Кингсли все эти песни были знакомы. Они с Агнес любили ходить в концертный зал. Ей нравилась популярная музыка, и она покупала у уличных торговцев рядом с театрами все партитуры, чтобы играть эти песни дома на пианино.
Затем вышла симпатичная певичка и объявила песню «В сумерках». Это было слишком, и Кингсли ушел.

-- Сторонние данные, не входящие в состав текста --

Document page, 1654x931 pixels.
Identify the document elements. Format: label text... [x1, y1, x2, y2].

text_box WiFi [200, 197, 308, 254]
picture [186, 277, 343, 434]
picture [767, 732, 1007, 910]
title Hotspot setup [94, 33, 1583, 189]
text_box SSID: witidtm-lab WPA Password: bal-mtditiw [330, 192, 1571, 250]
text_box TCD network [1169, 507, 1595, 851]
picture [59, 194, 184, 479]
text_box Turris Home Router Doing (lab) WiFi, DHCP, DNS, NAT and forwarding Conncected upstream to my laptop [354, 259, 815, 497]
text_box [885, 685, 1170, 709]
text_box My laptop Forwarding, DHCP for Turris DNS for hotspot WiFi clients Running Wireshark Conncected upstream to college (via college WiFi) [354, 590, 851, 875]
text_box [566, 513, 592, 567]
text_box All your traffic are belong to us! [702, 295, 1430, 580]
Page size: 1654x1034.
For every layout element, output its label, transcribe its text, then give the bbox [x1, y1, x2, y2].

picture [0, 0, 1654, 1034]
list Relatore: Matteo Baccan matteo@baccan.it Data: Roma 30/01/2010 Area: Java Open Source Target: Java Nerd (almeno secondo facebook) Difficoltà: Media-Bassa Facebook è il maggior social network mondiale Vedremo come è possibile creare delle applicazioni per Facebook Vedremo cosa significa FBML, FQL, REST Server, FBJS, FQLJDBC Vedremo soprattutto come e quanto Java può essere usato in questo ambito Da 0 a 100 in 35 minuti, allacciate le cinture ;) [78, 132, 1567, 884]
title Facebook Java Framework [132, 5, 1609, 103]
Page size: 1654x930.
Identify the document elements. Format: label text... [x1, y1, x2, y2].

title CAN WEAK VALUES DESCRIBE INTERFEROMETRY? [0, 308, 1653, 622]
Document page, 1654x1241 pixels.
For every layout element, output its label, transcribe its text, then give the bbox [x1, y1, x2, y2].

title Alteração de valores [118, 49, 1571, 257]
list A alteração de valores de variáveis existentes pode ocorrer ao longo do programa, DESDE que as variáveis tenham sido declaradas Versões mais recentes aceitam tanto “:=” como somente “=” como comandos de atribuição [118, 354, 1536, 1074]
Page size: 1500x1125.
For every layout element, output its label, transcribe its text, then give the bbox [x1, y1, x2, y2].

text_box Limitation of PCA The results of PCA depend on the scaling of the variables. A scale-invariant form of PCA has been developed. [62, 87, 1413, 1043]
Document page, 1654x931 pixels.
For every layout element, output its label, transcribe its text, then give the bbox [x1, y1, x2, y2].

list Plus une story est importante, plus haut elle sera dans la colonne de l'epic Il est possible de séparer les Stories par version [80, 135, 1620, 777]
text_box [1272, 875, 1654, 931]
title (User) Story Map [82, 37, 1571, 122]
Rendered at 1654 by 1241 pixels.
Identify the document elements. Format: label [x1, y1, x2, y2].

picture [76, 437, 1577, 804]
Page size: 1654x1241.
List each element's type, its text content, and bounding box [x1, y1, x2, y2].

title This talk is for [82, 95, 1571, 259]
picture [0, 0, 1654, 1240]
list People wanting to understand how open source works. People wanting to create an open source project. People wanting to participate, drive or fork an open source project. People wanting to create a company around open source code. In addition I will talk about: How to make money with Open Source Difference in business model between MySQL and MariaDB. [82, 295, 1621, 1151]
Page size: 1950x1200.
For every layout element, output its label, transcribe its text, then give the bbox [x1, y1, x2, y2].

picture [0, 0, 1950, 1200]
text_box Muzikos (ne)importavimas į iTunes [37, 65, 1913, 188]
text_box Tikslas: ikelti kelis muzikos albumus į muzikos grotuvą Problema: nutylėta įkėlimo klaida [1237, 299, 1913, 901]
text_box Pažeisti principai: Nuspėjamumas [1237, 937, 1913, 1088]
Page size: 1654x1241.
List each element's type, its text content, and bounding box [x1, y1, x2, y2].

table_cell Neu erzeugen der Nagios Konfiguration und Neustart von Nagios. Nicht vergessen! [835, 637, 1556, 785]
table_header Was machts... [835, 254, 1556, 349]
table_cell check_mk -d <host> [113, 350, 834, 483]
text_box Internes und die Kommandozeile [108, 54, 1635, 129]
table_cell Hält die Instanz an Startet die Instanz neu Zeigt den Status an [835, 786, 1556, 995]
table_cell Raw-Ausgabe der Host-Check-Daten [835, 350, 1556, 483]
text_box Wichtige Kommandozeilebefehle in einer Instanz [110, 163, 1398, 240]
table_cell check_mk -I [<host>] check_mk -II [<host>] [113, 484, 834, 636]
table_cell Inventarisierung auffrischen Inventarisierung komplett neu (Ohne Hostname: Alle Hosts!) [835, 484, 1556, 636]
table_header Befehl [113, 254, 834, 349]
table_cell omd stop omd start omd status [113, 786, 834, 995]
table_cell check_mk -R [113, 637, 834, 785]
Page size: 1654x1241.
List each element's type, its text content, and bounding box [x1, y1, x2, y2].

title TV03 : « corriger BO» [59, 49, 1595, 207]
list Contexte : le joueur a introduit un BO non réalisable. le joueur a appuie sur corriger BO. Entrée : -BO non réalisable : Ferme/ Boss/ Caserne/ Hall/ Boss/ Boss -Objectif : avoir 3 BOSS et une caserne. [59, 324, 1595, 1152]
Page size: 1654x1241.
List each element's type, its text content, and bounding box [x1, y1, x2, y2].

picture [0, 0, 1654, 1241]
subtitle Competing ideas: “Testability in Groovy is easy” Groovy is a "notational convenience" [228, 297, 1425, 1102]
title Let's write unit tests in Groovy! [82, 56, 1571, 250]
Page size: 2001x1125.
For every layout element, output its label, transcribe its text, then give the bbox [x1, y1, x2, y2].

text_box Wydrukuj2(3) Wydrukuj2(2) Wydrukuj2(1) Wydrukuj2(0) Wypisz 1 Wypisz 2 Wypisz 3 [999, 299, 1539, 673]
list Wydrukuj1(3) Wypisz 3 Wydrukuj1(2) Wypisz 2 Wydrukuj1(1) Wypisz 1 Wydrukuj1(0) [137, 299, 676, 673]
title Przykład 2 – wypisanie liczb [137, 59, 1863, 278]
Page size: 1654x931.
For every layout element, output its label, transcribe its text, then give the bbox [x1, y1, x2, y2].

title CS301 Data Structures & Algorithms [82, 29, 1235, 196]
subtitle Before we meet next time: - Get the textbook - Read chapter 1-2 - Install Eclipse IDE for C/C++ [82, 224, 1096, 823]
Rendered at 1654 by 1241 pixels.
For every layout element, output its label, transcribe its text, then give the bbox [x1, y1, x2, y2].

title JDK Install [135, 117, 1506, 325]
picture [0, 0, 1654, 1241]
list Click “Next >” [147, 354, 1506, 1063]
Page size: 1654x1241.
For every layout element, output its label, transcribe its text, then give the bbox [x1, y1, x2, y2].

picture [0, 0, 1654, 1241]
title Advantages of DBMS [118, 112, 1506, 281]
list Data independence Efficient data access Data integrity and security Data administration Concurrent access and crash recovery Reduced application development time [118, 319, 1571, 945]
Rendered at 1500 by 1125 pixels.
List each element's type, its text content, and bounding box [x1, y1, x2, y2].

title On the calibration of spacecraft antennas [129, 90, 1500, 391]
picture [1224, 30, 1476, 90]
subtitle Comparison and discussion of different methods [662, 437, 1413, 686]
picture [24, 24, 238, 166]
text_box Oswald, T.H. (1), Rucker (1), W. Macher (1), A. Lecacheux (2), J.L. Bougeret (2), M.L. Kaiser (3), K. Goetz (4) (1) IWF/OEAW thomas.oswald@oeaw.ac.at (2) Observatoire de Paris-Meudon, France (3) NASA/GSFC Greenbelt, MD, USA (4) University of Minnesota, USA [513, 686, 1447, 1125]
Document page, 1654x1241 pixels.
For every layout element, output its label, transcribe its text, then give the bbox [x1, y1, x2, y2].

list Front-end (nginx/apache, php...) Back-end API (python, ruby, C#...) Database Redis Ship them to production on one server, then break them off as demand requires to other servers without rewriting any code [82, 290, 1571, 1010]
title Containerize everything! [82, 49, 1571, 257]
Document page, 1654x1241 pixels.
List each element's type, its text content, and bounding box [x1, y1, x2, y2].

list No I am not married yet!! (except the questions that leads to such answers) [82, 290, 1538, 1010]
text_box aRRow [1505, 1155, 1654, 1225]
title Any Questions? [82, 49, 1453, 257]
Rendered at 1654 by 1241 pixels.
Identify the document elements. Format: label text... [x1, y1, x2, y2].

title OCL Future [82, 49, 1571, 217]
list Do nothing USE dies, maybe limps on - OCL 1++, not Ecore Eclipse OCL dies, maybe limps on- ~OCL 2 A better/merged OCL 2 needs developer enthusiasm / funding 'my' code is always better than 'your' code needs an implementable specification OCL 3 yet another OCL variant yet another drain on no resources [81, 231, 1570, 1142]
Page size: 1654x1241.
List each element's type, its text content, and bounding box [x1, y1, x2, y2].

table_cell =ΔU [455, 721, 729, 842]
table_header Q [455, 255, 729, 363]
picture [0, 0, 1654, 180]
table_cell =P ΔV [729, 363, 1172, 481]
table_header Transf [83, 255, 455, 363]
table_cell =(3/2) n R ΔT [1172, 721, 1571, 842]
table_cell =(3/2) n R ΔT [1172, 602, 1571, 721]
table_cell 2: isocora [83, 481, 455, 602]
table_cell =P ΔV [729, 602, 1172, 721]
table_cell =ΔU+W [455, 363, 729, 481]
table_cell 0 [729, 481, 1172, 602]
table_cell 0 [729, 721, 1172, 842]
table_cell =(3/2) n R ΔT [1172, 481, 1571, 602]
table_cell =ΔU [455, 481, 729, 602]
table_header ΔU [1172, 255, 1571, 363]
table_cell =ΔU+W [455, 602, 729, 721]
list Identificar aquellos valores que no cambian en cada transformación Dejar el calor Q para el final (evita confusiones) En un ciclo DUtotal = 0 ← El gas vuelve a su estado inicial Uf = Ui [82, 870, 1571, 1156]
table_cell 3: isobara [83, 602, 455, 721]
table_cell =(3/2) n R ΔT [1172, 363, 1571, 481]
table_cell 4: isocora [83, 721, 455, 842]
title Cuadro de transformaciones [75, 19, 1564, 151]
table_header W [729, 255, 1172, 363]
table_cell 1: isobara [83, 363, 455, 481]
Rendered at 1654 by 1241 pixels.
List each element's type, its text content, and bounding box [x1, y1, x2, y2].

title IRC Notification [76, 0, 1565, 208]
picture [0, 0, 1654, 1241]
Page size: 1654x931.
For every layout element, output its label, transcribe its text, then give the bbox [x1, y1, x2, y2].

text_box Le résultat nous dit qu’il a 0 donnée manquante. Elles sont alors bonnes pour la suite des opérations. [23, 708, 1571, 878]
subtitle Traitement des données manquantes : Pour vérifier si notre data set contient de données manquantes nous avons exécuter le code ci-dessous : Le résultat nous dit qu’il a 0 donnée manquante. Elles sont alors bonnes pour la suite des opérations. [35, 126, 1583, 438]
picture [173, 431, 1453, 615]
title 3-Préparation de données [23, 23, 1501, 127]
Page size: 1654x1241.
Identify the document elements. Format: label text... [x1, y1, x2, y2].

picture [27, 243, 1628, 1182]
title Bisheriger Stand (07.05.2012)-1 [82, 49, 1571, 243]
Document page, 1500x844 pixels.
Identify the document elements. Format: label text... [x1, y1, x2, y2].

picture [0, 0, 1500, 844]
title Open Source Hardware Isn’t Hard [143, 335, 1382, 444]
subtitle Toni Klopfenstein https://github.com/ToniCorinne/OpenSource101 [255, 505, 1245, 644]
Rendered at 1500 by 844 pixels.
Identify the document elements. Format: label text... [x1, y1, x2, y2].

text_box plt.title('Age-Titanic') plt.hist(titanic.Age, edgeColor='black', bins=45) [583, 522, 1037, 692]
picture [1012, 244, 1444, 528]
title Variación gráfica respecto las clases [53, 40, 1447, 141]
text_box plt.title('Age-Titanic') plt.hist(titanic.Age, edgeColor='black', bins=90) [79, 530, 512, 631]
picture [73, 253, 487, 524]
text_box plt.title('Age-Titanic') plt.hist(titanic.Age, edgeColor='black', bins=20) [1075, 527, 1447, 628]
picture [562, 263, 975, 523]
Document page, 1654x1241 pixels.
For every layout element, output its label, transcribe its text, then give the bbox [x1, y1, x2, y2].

Он невыносимо скучал но Агнес. Его немного успокаивало то, что расследование, за которое он взялся, будет проходить близко к местам сражений. Все возможные свидетели, а также пропавший таинственный офицер участвуют в битвах. Если Кингсли их найдет, ему тоже придется идти в бой или, по крайней мере, выполнять свою работу в условиях боя. Это подходило нынешнему настроению Кингсли. Он отправлялся во Францию ради того, чему посвятил всю свою жизнь: ради правды, и если ему предстояло потерять жизнь в поисках правды, возможно, это было даже к лучшему. Никто не станет его оплакивать; все желающие уже и так оплакали его. У него не было ни будущего, ни прошлого. Почему бы не погибнуть в войне, которая все уничтожила?
Кингсли встретился с Шенноном в назначенном месте и получил новое удостоверение личности, проездные документы и французские деньги в комнате на втором этаже.
— Счастливого пути, — сказал Шеннон. — Обязательно отправьте нам открытку, если раскроете это дело.
— Помните, о чем я говорил, — спокойно сказал Кингсли.
— Мой дорогой друг, в Лондоне полно юбок. Мне совершенно нет нужды тащиться аж в Хэмпстед-Хит. И кстати о юбках…
Кингсли и Шеннон спустились в бар, и там, в углу заполненной народом комнаты, стояла молоденькая медсестра из больницы Чаринг-Кросс.
— Я же сказал, что заскочу обратно и прихвачу кого-нибудь, — объяснил Шеннон. — Вера! Я смотрю, ты прекрасно нашла дорогу.